O espetáculo acontecia em uma enorme tenda. Fidelio, de Beethoven. Durante o primeiro ato, o público era acossado por policiais. No início do segundo, as pessoas eram obrigadas a cobrir a cabeça com um saco preto, para que nada pudessem ver enquanto ouviam a ária de Florestan. No coro e entre os figurantes, mais de duzentos voluntários.
Otelo. A ópera de Verdi. Uma fábrica abandonada. O público descalço, pés no chão. O coro comunitário se juntando a voluntários nas cenas em que se faz presenta a multidão. Para a plateia, é dada a chance de se juntar a eles e assumir diferentes papeis.

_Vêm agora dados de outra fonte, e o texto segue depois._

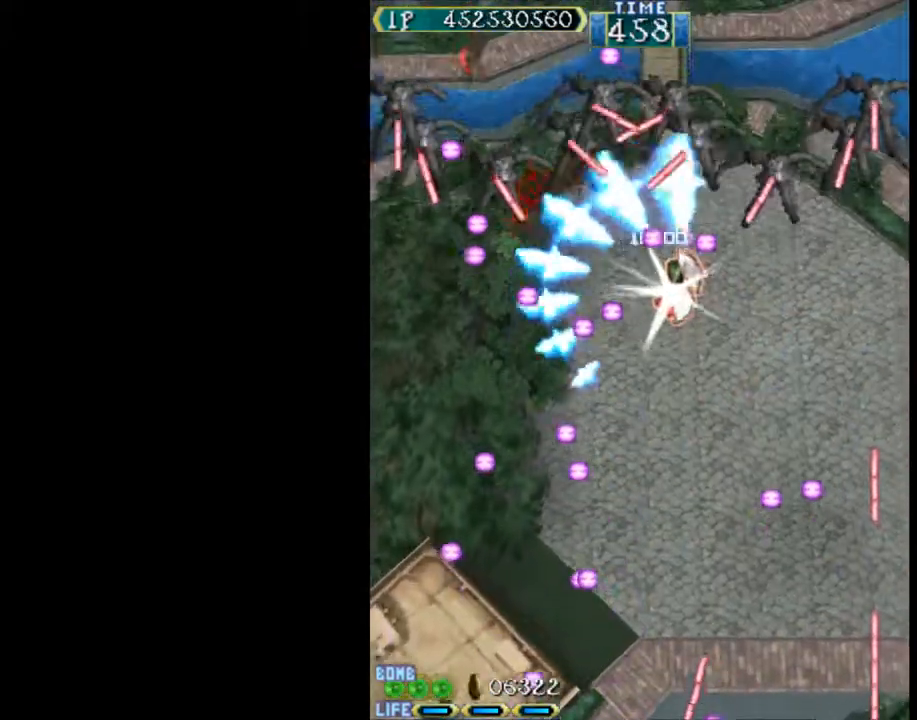
{"keys": ["left", "w"], "events": [[200, "down", "up"], [333, "up", "down"], [483, "up", "up"]]}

As duas produções foram encenadas pela Birmingham Opera, na Inglaterra, e traduzem bem a crença de seu criador, o diretor teatral Graham Vick. “Eu acredito profundamente que a ópera é a forma de arte mais expressiva. Mas se perde no conceito das casas de ópera, das companhias de óperas, no glamour. É vendida da forma errada. Ela se reduz às estrelas. Mas não se trata disso, mas, sim, das histórias sendo cantadas”, disse certa vez. “O que nosso trabalho tenta fazer não é apenas envolver e excitar o público. É tentar levar adiante, experimentar e empurrar os limites da própria forma de arte. Ou de como podemos interpretá-la, explorá-la e nos empolgar com ela.”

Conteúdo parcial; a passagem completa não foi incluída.